A freedom of information request has revealed that a number of women in the UK are having their virginity "repaired" on the National Health Service (NHS). Between 2007 and 2017, at least 109 women had the elective surgery, the Metro reports.
Hymens are thin layers of skin that partially cover the vaginal opening, which often tear during intercourse, tampon insertion, riding a horse, or even vigorous exercise. Hymenoplasty operations involve repairing the hymen by creating scar tissue that will tear the next time a woman has sex.
The procedure takes around half an hour, and can be performed under local or general anesthetic. The freedom of information request has revealed that the NHS has spent at least £35,000 ($47,500) providing the service, the Times reports.
The cost of the service has led to many people and prominent outrage specialists complaining about the service being offered on the NHS.
Before we get our moral outrage hats on (we're looking at you, Daily Mail commenters), let's look at the facts.
First off, let's get it out of the way: The majority of these women were not Muslim by religion. Most were not religious at all, or had a Christian background. So leave this racist nonsense at the door.
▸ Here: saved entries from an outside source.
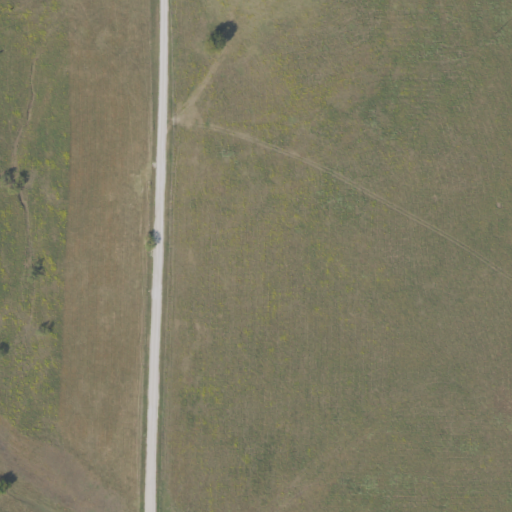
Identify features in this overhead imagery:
road: (149, 255)
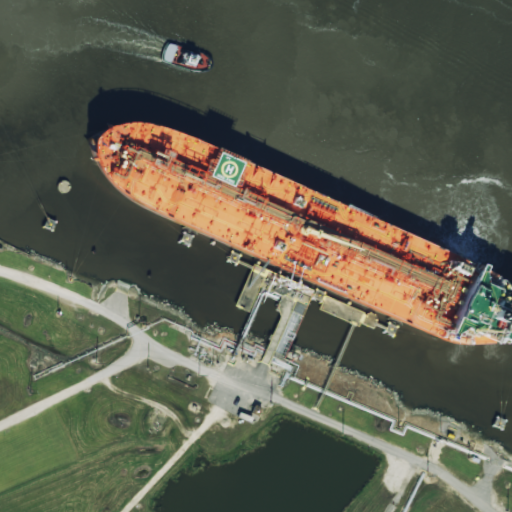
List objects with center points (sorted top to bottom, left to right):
river: (364, 72)
road: (76, 300)
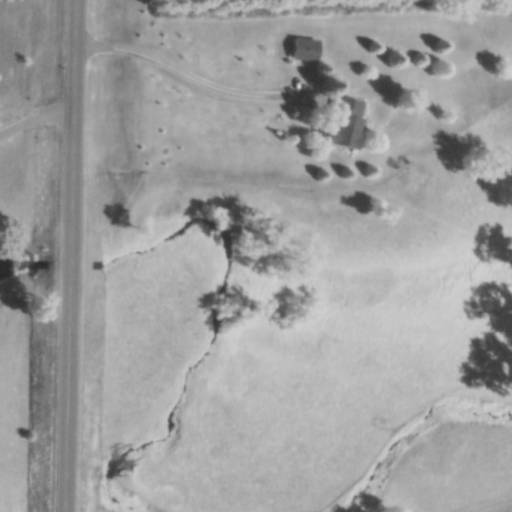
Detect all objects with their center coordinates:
building: (302, 49)
road: (179, 75)
road: (36, 120)
building: (340, 123)
road: (68, 256)
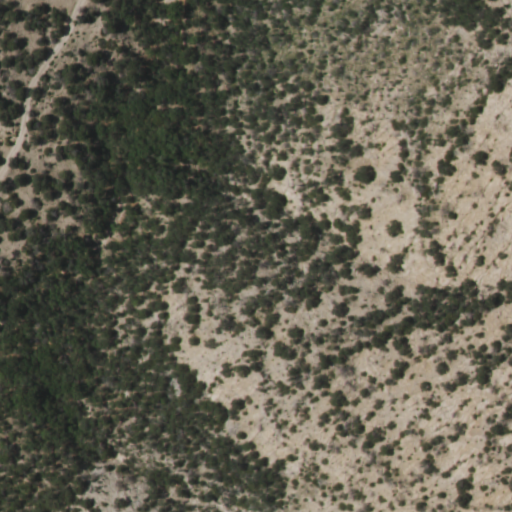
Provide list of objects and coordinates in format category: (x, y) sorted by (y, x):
road: (28, 74)
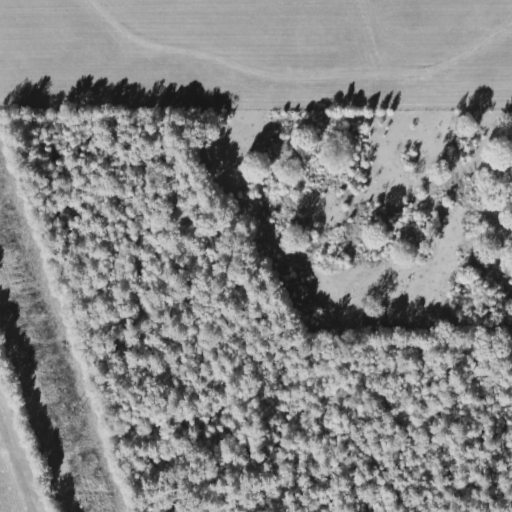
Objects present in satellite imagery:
power tower: (72, 416)
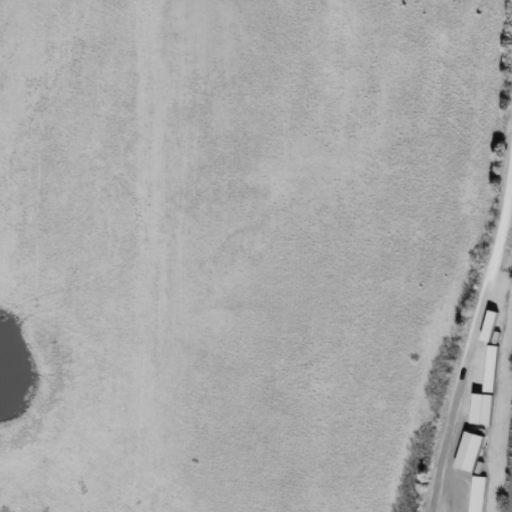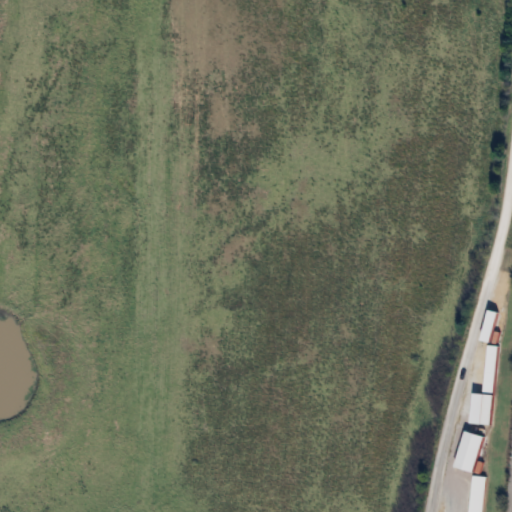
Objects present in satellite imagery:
road: (469, 341)
building: (492, 369)
building: (487, 409)
building: (470, 451)
building: (477, 494)
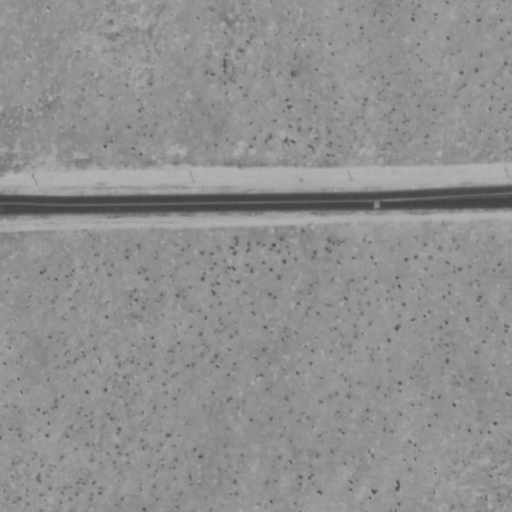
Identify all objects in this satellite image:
road: (256, 199)
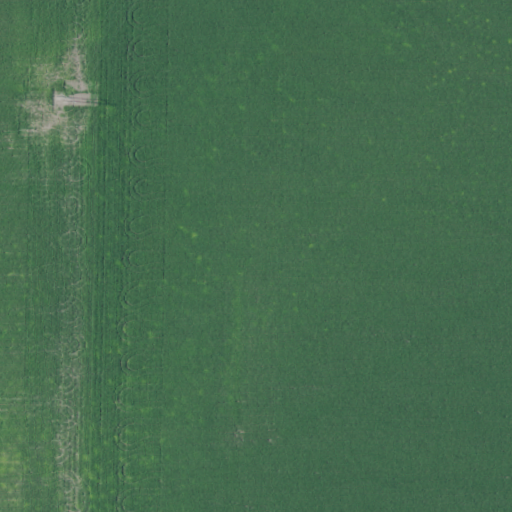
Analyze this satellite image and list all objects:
power tower: (54, 95)
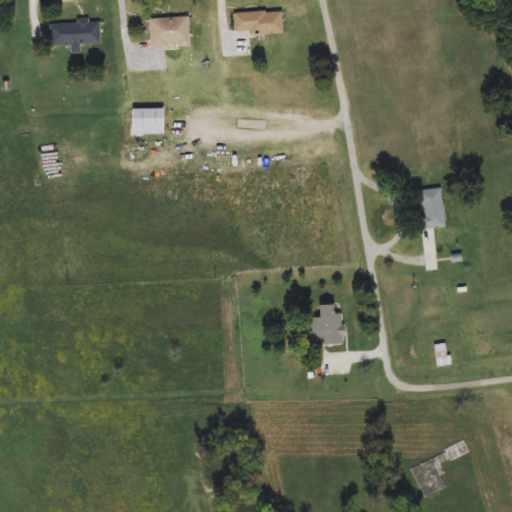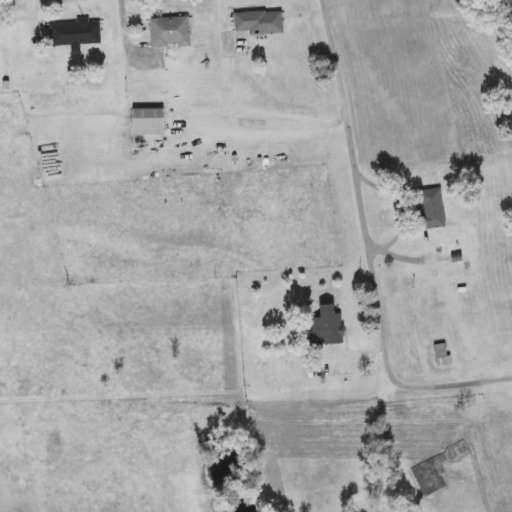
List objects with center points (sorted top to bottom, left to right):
road: (35, 14)
road: (125, 23)
building: (259, 23)
building: (260, 23)
building: (171, 32)
building: (171, 33)
building: (76, 34)
building: (76, 34)
building: (150, 121)
building: (150, 122)
building: (433, 209)
building: (434, 209)
road: (370, 247)
building: (329, 327)
building: (330, 328)
building: (443, 355)
building: (443, 356)
building: (436, 470)
building: (437, 471)
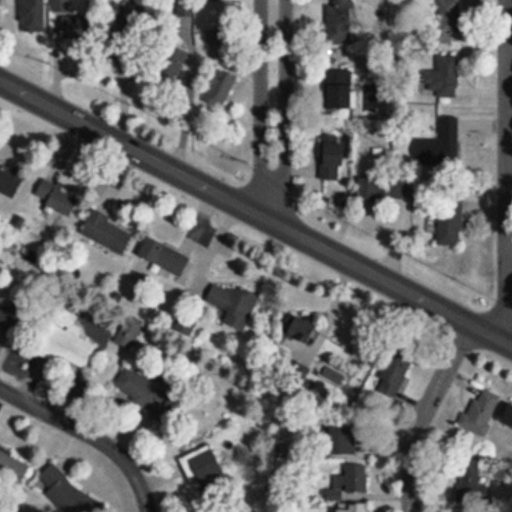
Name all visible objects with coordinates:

Some of the hospitals kept records of the religion of their patients. Fifteen of these women classed themselves as Christian, 23 had no religion, and two were Muslim.
It's also not a case of women wanting to be "pure" for their husbands.
Hospitals were also able to provide relationship status for 59 of the women. Forty-eight were single, six were married or in a civil partnership, two were divorced, and three did not want to say. Therefore, over 80 percent of the women were single, suggesting they weren't getting the surgery in order to please a specific partner.
These aren't the only terrible assumptions flying around online, with many women having the surgery being called "sluts" by angry men with cartoon profile pictures and 23 followers.
So why do women get the surgery, and why is it offered on the NHS?
Some women are offered the surgery as part of the psychological healing process after being raped or sexually abused, Dr Natalia Novikova told Health24. Under the health authority rules in the UK, women can have the surgery on the NHS for psychological or physical concerns.
"A lot of people have a bad experience for their first time" Harley Street relationship counselor Louise Van der Velde told the Metro. "Maybe because people have been let down by that and it doesn’t end up being what they want, they want to do it again."
This would not be the first option considered by doctors, either. A spokesperson for the Royal College of Obstetricians and Gynaecologists told the Daily Mail that medical professionals should first seek to reassure women about variations in female genitalia and explore the reasons behind the request before suggesting surgery as an option.